Post written by Jasper L.A. Vleugels, MD, from the Department of Gastroenterology and Hepatology, Academic Medical Center, University of Amsterdam, Amsterdam, the Netherlands.
We compared endoscopic detection rates and distribution of sessile serrated lesions in Lynch syndrome patients to a matched control population in this case-control study.
Cancers in Lynch syndrome are generally assumed to go through the conventional adenoma-to-carcinoma development sequence, but there has been speculation as to whether the serrated neoplasia pathway plays a role. To investigate this hypothesis, we retrospectively examined results from colonoscopies and removed polyps were reviewed by specialist pathologists who were blinded to the initial diagnosis.
Endoscopic detection rates and distribution of sessile serrated lesions were compared in individuals with Lynch syndrome (n = 223) and matched controls (n = 223). In all, 7.6% of colonoscopies performed in Lynch patients and 6.7% in controls turned up sessile serrated lesions (P = 0.86), comparable rates.
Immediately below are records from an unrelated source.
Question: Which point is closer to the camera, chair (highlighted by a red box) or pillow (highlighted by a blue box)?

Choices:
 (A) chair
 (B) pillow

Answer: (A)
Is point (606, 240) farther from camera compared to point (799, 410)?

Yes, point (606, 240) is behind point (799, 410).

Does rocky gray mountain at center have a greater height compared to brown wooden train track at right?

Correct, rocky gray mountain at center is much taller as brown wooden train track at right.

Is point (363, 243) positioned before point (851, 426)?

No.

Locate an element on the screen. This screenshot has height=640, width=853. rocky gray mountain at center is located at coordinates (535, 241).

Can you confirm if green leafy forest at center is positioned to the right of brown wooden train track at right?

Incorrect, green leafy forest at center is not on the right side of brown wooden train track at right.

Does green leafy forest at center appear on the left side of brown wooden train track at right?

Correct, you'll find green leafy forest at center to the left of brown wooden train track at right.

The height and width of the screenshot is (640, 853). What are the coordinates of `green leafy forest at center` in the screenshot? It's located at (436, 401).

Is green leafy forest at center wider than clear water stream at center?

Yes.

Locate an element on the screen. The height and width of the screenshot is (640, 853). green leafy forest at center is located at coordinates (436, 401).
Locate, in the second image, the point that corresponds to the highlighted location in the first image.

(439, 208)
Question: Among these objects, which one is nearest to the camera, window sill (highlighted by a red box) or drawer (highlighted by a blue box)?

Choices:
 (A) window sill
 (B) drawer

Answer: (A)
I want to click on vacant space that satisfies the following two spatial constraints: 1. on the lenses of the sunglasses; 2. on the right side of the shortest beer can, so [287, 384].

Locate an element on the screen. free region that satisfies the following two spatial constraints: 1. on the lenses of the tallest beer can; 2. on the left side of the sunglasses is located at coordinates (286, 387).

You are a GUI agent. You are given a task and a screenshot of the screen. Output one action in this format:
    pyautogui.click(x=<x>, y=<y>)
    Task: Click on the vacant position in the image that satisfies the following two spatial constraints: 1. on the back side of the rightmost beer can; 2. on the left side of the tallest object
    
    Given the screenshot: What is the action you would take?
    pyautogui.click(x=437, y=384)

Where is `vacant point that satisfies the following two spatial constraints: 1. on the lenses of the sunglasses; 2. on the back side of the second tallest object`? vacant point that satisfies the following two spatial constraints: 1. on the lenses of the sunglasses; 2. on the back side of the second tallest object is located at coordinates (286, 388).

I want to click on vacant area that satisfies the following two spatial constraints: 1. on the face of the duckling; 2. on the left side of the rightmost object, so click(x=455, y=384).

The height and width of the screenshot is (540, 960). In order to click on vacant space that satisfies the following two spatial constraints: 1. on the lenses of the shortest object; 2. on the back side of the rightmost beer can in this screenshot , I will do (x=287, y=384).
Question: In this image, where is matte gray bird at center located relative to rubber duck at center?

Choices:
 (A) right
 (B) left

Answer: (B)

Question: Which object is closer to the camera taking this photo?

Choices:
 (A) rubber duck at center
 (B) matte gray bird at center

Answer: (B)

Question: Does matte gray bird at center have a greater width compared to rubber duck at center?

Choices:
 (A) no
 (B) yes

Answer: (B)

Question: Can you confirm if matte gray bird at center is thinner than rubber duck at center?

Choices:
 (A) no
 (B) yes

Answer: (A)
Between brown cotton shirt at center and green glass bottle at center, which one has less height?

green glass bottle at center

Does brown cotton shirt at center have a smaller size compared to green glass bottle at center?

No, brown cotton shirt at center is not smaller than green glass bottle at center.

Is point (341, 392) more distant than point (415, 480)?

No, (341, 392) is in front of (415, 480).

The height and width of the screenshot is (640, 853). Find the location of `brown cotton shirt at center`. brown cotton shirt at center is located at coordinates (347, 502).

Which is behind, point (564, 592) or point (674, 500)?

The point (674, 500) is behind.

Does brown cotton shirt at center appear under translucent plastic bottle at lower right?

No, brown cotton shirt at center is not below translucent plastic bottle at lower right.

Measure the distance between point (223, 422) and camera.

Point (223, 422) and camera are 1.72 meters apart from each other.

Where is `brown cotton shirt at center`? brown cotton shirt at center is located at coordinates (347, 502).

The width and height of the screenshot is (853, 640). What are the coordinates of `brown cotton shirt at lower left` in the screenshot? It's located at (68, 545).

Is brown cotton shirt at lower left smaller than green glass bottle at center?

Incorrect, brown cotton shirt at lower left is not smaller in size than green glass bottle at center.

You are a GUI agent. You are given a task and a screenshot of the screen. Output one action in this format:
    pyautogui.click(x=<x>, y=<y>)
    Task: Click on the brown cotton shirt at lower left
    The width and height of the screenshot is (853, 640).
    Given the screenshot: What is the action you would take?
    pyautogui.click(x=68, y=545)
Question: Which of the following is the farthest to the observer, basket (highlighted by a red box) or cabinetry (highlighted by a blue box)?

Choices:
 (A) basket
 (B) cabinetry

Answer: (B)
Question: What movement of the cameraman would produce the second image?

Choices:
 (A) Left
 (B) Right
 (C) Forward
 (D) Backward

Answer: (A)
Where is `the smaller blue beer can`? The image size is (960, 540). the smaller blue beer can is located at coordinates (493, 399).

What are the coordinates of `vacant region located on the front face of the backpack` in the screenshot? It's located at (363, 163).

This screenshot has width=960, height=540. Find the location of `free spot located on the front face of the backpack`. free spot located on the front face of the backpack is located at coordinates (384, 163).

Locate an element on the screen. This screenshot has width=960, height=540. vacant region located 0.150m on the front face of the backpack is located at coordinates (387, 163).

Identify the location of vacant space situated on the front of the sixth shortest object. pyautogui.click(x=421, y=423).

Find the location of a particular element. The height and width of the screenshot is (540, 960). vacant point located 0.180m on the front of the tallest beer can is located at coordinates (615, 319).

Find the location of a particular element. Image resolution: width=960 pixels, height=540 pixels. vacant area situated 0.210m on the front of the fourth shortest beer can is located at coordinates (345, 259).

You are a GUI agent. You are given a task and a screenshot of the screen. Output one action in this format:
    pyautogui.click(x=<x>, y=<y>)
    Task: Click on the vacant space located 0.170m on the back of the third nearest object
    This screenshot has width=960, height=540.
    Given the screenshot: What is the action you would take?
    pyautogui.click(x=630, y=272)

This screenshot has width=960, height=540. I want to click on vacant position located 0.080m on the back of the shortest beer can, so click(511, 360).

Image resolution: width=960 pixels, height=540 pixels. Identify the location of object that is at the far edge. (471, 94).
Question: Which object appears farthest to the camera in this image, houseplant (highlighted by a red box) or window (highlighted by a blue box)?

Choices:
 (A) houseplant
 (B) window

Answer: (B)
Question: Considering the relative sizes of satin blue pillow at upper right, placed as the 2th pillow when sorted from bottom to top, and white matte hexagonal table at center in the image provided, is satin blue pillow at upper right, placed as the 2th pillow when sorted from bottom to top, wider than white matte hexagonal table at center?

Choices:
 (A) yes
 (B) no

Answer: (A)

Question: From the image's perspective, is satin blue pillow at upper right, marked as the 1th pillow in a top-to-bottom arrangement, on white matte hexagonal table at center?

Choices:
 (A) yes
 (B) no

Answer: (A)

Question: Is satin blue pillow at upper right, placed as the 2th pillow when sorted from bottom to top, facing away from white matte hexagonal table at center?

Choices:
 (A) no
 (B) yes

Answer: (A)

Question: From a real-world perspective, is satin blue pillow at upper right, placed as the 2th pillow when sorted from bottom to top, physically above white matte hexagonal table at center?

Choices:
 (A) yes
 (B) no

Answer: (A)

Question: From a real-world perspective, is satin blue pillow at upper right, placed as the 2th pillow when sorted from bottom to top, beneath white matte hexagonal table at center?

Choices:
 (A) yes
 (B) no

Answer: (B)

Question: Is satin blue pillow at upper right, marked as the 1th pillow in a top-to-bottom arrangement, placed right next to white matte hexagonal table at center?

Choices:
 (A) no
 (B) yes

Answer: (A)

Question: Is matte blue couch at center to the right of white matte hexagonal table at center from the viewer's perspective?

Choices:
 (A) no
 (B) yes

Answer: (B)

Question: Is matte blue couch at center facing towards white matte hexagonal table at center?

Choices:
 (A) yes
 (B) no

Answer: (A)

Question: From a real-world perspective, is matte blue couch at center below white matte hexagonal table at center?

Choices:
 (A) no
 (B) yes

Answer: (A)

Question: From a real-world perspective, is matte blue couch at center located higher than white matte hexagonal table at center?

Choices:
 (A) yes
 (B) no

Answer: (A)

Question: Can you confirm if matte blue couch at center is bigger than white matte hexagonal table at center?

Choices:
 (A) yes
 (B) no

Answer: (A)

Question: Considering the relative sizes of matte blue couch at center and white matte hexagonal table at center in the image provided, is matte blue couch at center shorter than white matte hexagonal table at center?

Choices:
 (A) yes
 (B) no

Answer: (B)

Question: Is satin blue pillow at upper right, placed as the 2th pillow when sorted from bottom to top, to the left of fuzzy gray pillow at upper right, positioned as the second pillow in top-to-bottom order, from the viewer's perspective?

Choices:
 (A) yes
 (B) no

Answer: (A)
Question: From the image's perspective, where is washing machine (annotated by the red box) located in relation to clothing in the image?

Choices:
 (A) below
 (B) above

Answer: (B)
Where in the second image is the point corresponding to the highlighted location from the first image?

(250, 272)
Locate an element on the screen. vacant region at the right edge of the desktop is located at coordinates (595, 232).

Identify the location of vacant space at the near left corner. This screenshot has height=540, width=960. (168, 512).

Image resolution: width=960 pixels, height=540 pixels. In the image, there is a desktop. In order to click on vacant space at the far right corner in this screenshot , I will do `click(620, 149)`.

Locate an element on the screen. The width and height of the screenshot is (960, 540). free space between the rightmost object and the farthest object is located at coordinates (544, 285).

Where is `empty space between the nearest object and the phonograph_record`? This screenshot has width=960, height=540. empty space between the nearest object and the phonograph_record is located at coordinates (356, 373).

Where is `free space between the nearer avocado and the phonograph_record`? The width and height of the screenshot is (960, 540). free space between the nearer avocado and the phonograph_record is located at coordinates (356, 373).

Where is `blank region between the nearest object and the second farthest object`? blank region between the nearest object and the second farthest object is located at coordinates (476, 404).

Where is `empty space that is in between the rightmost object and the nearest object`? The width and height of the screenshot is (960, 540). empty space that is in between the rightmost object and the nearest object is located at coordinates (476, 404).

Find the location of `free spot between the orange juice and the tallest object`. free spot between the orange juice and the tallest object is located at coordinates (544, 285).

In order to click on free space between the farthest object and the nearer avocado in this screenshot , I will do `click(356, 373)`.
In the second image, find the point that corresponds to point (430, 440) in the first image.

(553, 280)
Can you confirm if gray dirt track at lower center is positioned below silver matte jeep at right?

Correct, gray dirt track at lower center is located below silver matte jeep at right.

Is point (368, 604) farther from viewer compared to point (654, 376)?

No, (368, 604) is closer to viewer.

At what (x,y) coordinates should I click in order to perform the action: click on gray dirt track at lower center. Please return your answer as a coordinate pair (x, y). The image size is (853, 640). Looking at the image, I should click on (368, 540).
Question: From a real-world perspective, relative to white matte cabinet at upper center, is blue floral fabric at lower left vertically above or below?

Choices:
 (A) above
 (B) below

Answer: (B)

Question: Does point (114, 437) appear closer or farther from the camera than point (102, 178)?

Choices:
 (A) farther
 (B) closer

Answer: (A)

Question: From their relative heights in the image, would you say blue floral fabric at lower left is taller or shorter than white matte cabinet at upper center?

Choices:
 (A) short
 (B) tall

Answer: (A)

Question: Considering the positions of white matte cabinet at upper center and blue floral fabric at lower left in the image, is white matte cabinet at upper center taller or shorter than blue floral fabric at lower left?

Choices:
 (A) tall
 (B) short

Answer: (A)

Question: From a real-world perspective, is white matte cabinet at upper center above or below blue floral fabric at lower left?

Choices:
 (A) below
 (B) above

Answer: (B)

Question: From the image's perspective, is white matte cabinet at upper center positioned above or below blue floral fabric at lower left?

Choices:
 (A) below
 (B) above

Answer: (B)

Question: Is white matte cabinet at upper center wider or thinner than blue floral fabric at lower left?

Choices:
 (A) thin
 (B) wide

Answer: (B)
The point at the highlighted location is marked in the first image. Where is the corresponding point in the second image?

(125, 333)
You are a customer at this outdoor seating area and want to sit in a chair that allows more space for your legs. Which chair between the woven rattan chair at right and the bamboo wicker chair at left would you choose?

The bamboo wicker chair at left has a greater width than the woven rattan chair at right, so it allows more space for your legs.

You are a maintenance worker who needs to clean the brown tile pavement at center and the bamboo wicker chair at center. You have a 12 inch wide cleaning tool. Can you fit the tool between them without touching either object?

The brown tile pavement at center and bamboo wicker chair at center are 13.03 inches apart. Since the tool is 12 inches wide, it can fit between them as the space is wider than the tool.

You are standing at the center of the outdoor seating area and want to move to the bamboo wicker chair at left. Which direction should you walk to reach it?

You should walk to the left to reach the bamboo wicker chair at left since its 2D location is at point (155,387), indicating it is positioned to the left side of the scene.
Moreover, none of the sessile serrated lesions were detected with any dysplasia in this high-risk population. Hence, we concluded that the function of the serrated neoplasia pathway in terms of colorectal cancer development appears to be comparable between people with Lynch syndrome and the general population. Future studies should molecularly evaluate colorectal cancers in Lynch syndrome to determine to what extent these can be attributed to the serrated neoplasia pathway.